Stanford Researchers Miniaturize a Particle Accelerator to Fit on a Silicon Chip

Stanford Researchers Miniaturize a Particle Accelerator to Fit on a Silicon Chip

by Stanford University, SciTechDaily

Stanford researchers build a particle accelerator that fits on a chip, miniaturizing a technology that can now find new applications in research and medicine.

Just as engineers once compressed some of the power of room-sized mainframes into desktop PCs, so too have Stanford researchers shown how to pack some of the punch delivered by today’s ginormous particle accelerators onto a tiny silicon chip.

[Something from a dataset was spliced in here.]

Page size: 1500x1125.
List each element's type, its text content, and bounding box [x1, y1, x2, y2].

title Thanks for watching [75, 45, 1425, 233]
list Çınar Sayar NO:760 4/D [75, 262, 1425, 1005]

On a hillside above Stanford University, the SLAC National Accelerator Laboratory operates a scientific instrument nearly 2 miles long. In this giant accelerator, a stream of electrons flows through a vacuum pipe, as bursts of microwave radiation nudge the particles ever-faster forward until their velocity approaches the speed of light, creating a powerful beam that scientists from around the world use to probe the atomic and molecular structures of inorganic and biological materials.

Now, for the first time, scientists at Stanford and SLAC have created a silicon chip that can accelerate electrons — albeit at a fraction of the velocity of that massive instrument — using an infrared laser to deliver, in less than a hair’s width, the sort of energy boost that takes microwaves many feet.